Tribunal Administratif de Grenoble — Décision N° TA38-2506436

lundi 5 janvier 2026

JuridictionTribunal Administratif de Grenoble
SectionTribunal Administratif de Grenoble
N° DossierTA38-2506436
TypeOrdonnance
RecoursExcès de pouvoir

Résumé IA

Le Tribunal administratif de Grenoble a rejeté la requête de M. B... contestant le refus de délivrance d'une carte de résident. Le juge a constaté que le requérant n'avait pas produit la décision attaquée ni justifié de la date de sa demande à l'administration, malgré une demande de régularisation notifiée via Télérecours citoyens. Cette irrecevabilité manifeste a été sanctionnée sur le fondement de l'article R. 222-1, 4° du code de justice administrative, faute de régularisation dans le délai imparti.

Texte intégral

Vu la procédure suivante :

Par une requête enregistrée le 20 juin 2025, M. A... B... demande au tribunal :
- d’annuler la décision par laquelle la délivrance d’une carte de résident lui a été refusée par la préfète de l’Isère ;
- d’enjoindre à la préfète de l’Isère de réexaminer sa situation et, de procéder à la délivrance d’une carte de résident de dix ans.

Par une lettre du 23 juin 2025, le greffe du tribunal, a sur le fondement des dispositions de l'article R. 412-1 du code de justice administrative, demandé à M. B... de régulariser, dans le délai de quinze jours la requête, par la production de la décision attaquée ou de sa demande adressée à l’administration.


Vu les autres pièces du dossier.

Vu le code de justice administrative.


Considérant ce qui suit :

1. D’une part, aux termes de l’article R. 222-1 du code de justice administrative : « (…) les présidents de formation de jugement des tribunaux (…) peuvent, par ordonnance : / (…)4° Rejeter les requêtes manifestement irrecevables, lorsque la juridiction n'est pas tenue d'inviter leur auteur à les régulariser ou qu'elles n'ont pas été régularisées à l'expiration du délai imparti par une demande en ce sens ; (…) ».
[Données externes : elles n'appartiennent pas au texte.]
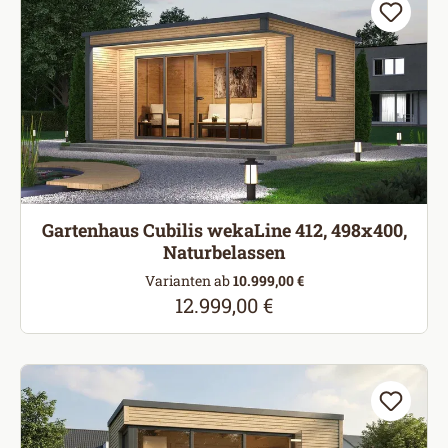
Gartenhaus Cubilis wekaLine 412, 498x400,
Naturbelassen
Varianten ab
10.999,00 €
12.999,00 €
Regulärer Preis:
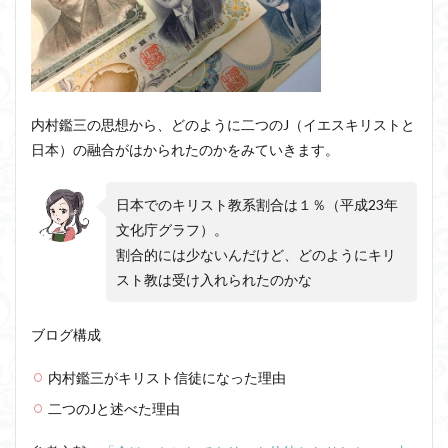
アルチュセール
イデア論
サルトル
イデオロギー
イメージ
ウィトゲンシュタイン
ウィーバー
エピステーメー
エピソード様記憶
エピソード記憶
エロス
カルトブランディング
内村鑑三の思想から、どのように二つのJ（イエスキリストと
ギンギツネ
クオリア
クワイン
ゲーム理論
日本）の融合がはかられたのかをみていきます。
ブランド
ブローカ
合理的
像
中動態
日本でのキリスト教系割合は１％（平成23年
中島義道
人は食事から作られる
人新世
人間
文化庁グラフ）。
他人本位
代替プロテイン
伊藤亜紗
価値
割合的には少ないんだけど、どのようにキリ
個人主義
倫理
健康
健康寿命
六法
スト教は受け入れられたのかな
世俗化
具体例
分からない
利他
利他とはなにか
利他とは何か
前田健太郎
ブログ構成
副業
勉強の哲学
動物倫理
千葉雅也
内村鑑三がキリスト信徒になった理由
反証可能性
古田徹也
右脳
二つのJと述べた理由
世界は贈与でできている
不自由論
ブロードベント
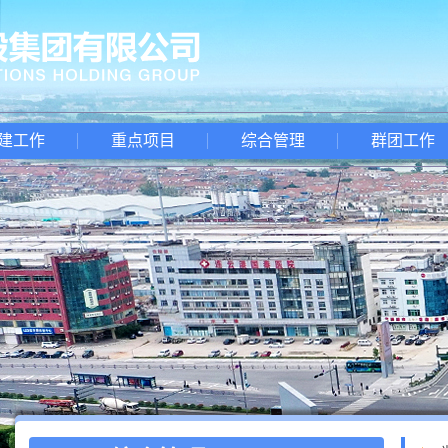
建工作
重点项目
综合管理
群团工作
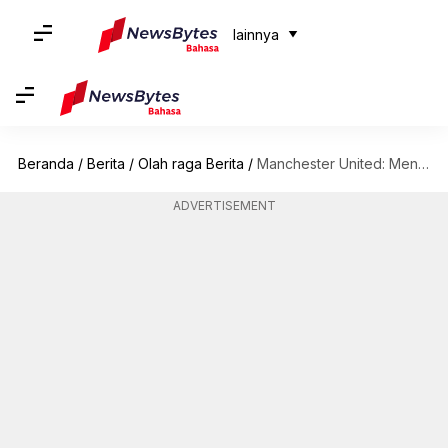
lainnya
Beranda
/
Berita
/
Olah raga Berita
/
Manchester United: Menguraikan statistik manajer pasca Alex Ferguson
ADVERTISEMENT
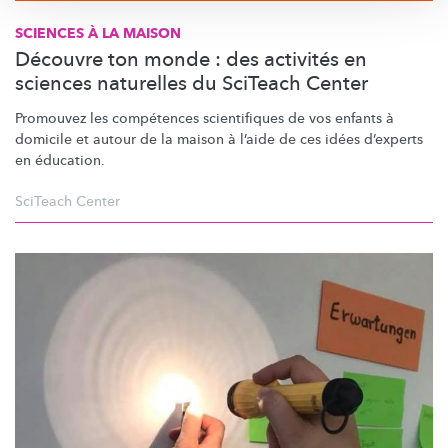
SCIENCES À LA MAISON
Découvre ton monde : des activités en
sciences naturelles du SciTeach Center
Promouvez les compétences scientifiques de vos enfants à
domicile et autour de la maison à l’aide de ces idées d’experts
en éducation.
SciTeach Center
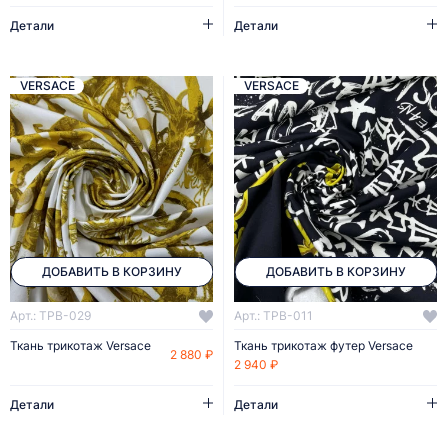
Детали
Детали
VERSACE
VERSACE
ДОБАВИТЬ В КОРЗИНУ
ДОБАВИТЬ В КОРЗИНУ
Арт.: TPB-029
Арт.: TPB-011
Ткань трикотаж Versace
Ткань трикотаж футер Versace
2 880 ₽
2 940 ₽
Детали
Детали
2. D’autre part, aux termes de l’article R. 421-1 du même code : « La juridiction ne peut être saisie que par voie de recours formé contre une décision, et ce, dans les deux mois à partir de la notification ou de la publication de la décision attaquée (…). ». L’article R. 612-1 de ce code dispose que : « Lorsque des conclusions sont entachées d'une irrecevabilité susceptible d'être couverte après l'expiration du délai de recours, la juridiction ne peut les rejeter en relevant d'office cette irrecevabilité qu'après avoir invité leur auteur à les régulariser. / (…) / La demande de régularisation mentionne que, à défaut de régularisation, les conclusions pourront être rejetées comme irrecevables dès l'expiration du délai imparti qui, sauf urgence, ne peut être inférieur à quinze jours. La demande de régularisation tient lieu de l'information prévue à l'article R. 611-7. ». Selon l’article R. 611-8-6 de ce code : « Les parties sont réputées avoir reçu la communication ou la notification à la date de première consultation du document qui leur a été adressé par voie électronique, certifiée par l'accusé de réception délivré par l'application informatique, ou, à défaut de consultation dans un délai de deux jours ouvrés à compter de la date de mise à disposition du document dans l'application, à l'issue de ce délai. Sauf demande contraire de leur part, les parties sont alertées de toute nouvelle communication ou notification par un message électronique envoyé à l'adresse choisie par elles (…). ».

3. En dépit de la demande de régularisation qui lui a été adressée sur Télérecours citoyens le 23 juin 2025, dont il est réputé avoir pris connaissance, à défaut d’accusé de réception, dans un délai de deux jours ouvrés en application des dispositions de l’article R. 611-8-6 précité, M. B... n’a pas, dans le délai de quinze jours qui lui était imparti, produit de copie de la décision contestée ou du document justifiant de la date du dépôt de sa demande auprès de l’administration. Par suite, la requête de M. B..., manifestement irrecevable. Il y a lieu de la rejeter en application des dispositions précitées du 4° de l’article R. 222-1 du code de justice administrative.


O R D O N N E :


Article 1er :
La requête de M. B... est rejetée.

Article 2 :
La présente ordonnance sera notifiée à M. A... B....




Fait à Grenoble le 5 janvier 2026.


Le président de la 1ère chambre,

P. Thierry



La République mande et ordonne à la préfète de l’Isère en ce qui la concerne ou à tous commissaires de justice à ce requis en ce qui concerne les voies de droit commun, contre les parties privées, de pourvoir à l'exécution de la présente décision.